• _PROBLEM DESCRIPTION_
Copy out the lines of the records from the one holding "genus: Boronia" through the end of the records, inclusive, with no changes.

Stored items:
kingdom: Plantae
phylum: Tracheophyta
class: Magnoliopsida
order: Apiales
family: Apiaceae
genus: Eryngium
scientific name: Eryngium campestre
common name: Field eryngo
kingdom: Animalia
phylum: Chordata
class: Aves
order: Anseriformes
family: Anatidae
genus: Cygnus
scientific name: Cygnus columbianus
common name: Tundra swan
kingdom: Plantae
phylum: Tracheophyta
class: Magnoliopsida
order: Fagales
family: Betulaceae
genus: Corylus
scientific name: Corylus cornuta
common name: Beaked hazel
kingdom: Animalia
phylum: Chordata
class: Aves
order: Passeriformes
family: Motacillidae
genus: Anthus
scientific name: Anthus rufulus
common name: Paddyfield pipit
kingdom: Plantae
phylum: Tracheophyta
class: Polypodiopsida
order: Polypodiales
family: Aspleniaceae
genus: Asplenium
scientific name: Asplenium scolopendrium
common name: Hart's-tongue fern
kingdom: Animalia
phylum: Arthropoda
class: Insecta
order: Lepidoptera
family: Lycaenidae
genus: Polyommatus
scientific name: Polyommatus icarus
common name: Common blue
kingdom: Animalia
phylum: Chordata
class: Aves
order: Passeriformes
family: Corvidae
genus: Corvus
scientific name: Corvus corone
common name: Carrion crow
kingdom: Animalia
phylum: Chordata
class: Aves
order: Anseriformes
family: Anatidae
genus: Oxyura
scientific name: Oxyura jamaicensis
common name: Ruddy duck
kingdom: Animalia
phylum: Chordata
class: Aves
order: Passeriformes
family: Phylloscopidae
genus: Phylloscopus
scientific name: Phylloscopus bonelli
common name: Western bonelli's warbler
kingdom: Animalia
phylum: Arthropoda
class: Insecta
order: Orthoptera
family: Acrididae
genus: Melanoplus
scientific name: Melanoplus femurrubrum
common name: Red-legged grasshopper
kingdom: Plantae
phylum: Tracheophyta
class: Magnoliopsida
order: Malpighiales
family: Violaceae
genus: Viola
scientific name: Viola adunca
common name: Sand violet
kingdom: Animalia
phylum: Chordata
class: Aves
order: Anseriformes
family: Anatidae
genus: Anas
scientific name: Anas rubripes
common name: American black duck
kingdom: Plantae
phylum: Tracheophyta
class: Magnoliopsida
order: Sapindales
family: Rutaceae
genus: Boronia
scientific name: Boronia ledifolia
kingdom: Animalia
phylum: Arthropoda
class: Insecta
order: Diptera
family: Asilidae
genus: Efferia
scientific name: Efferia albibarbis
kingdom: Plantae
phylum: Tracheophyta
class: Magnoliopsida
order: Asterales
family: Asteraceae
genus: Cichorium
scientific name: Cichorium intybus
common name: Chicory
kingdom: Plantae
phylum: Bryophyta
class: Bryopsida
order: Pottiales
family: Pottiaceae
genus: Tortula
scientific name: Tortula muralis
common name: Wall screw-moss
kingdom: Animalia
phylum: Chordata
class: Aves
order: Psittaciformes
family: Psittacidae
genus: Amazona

• _SOLVED EXERCISE_
genus: Boronia
scientific name: Boronia ledifolia
kingdom: Animalia
phylum: Arthropoda
class: Insecta
order: Diptera
family: Asilidae
genus: Efferia
scientific name: Efferia albibarbis
kingdom: Plantae
phylum: Tracheophyta
class: Magnoliopsida
order: Asterales
family: Asteraceae
genus: Cichorium
scientific name: Cichorium intybus
common name: Chicory
kingdom: Plantae
phylum: Bryophyta
class: Bryopsida
order: Pottiales
family: Pottiaceae
genus: Tortula
scientific name: Tortula muralis
common name: Wall screw-moss
kingdom: Animalia
phylum: Chordata
class: Aves
order: Psittaciformes
family: Psittacidae
genus: Amazona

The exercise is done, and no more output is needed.